*Exercise aim*.
The answer should consist of the records below, repeated exactly, and no pictures.

+++ Input for this task

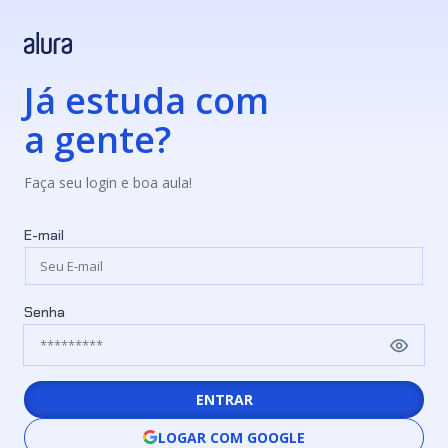
Já estuda com
a gente?
Faça seu login e boa aula!
E-mail
Senha
ENTRAR
LOGAR COM GOOGLE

++++++

*Response*.
Já estuda com
a gente?
Faça seu login e boa aula!
E-mail
Senha
ENTRAR
LOGAR COM GOOGLE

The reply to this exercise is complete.